La Chine entretient également des liens avec d'autres parties au-delà du PCN. «La présence de partis politiques aux vues idéologiques - des communistes à la tête du pouvoir - a également facilité la pénétration de son programme politique par la Chine. Le Parti communiste chinois a dispensé des formations au PCN au pouvoir sur la «pensée de Xi Jinping» l’année dernière lors de la visite du président Xi au Népal. En fait, la «pensée Xi» est devenue de facto la doctrine officielle du PCN et Xi est en train de se faire en quelque sorte le chef de facto du PCN comme dans les années 1960, lorsque le président Mao était le chef suprême de certains des Les partis communistes du Népal et de l'Inde », a déclaré Bhatta, l'analyste politique, au diplomate.


L'ancien ambassadeur Karki a toutefois déclaré que la Chine préfère établir des relations égales avec tous les partis politiques et ne choisit pas l'un plutôt que l'autre. «Dans leur politique étrangère, à ma connaissance, les Chinois ne sont pas guidés par l'idéologie, mais par leur intérêt national. Ils ne jouent pas à des jeux bon marché », a déclaré Karki au diplomate. La perception du public au Népal est que la Chine n'interviendrait pas dans les affaires politiques internes du Népal.


Pendant longtemps, le Parti communiste chinois a maintenu des liens cordiaux avec le Congrès népalais, le grand vieux parti démocratique, qui s'est encore élargi au cours de la dernière décennie.
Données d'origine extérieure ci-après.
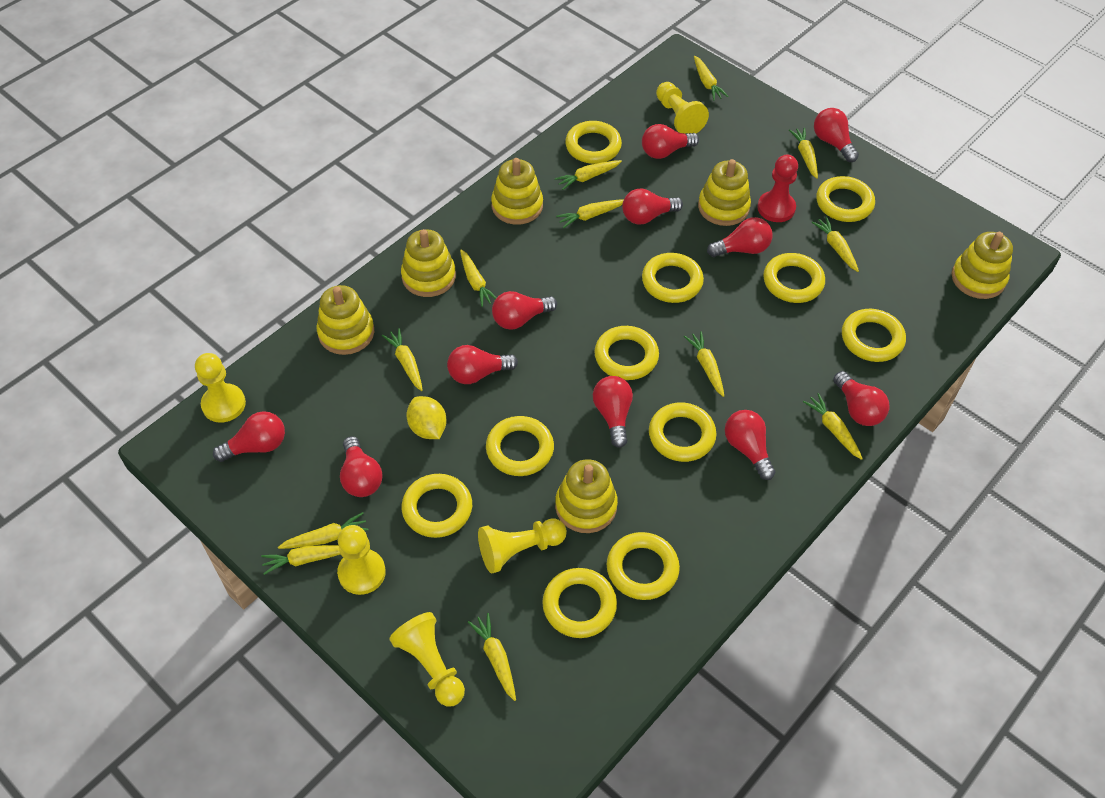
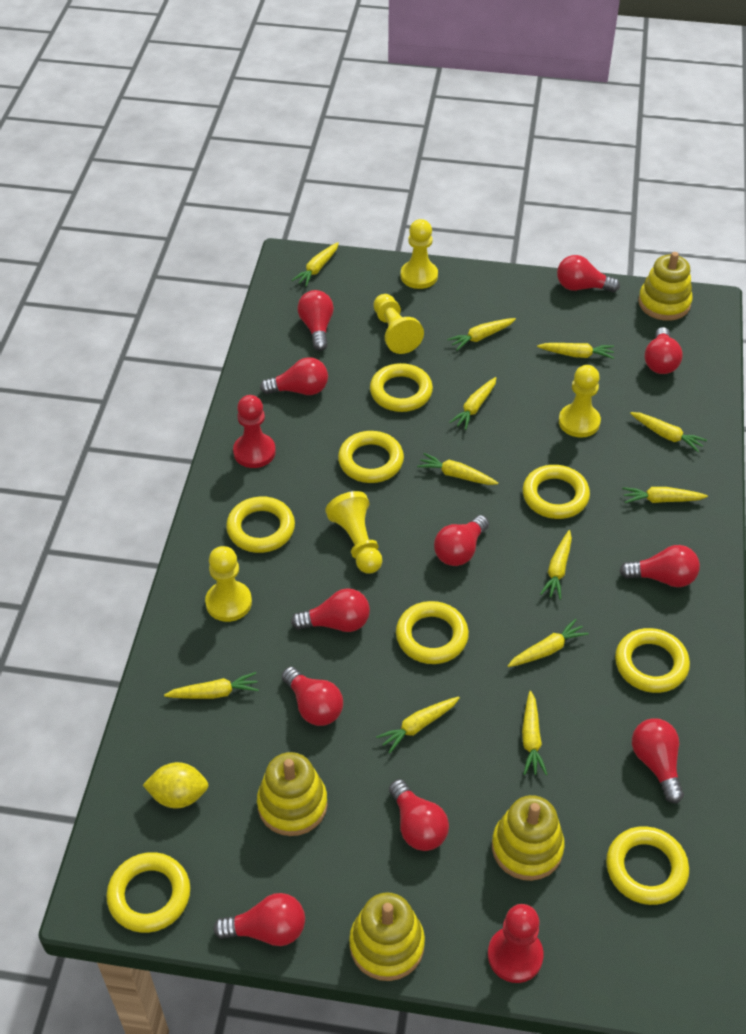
red pawn: [757,155,798,222] = 1 -> [233,395,276,468] [488,904,544,983] = 2
yellow ring: [402,474,472,538] [486,416,554,476] [542,568,617,638] [565,121,622,164] [594,326,659,380] [607,532,680,600] [642,253,704,303] [649,403,716,462] [763,253,825,303] [816,176,875,222] [842,309,906,362] = 11 -> [106,852,190,933] [226,496,295,553] [338,431,404,483] [370,363,433,412] [396,601,469,664] [523,465,590,519] [606,826,689,905] [615,628,690,693] = 8
yellow stacking toy: [317,285,374,355] [401,229,456,297] [491,158,543,225] [555,459,618,533] [698,159,751,226] [951,232,1013,299] = 6 -> [257,752,328,836] [349,892,425,981] [492,795,565,881] [638,252,693,321] = 4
De même, le PCC entretient des liens avec des partis basés à Madhes, les partis régionaux actifs dans la zone des plaines du sud bordant l'Inde.




«La Chine est ouverte à toute dérogation politique à Katmandou tant qu'elle est prête à prendre des mesures énergiques contre les activités politiques des réfugiés tibétains. De manière significative, la Chine a également commencé à s'intéresser activement à la politique du Tarai », écrit Nihar Nayak de l'Institute for Defence Studies and Analyzes, un groupe de réflexion basé à New Delhi, dans son livre Strategic Himalayas.


Au moins publiquement, la Chine essaie de donner l'impression qu'elle entretient des liens cordiaux avec tous les partis politiques au Népal.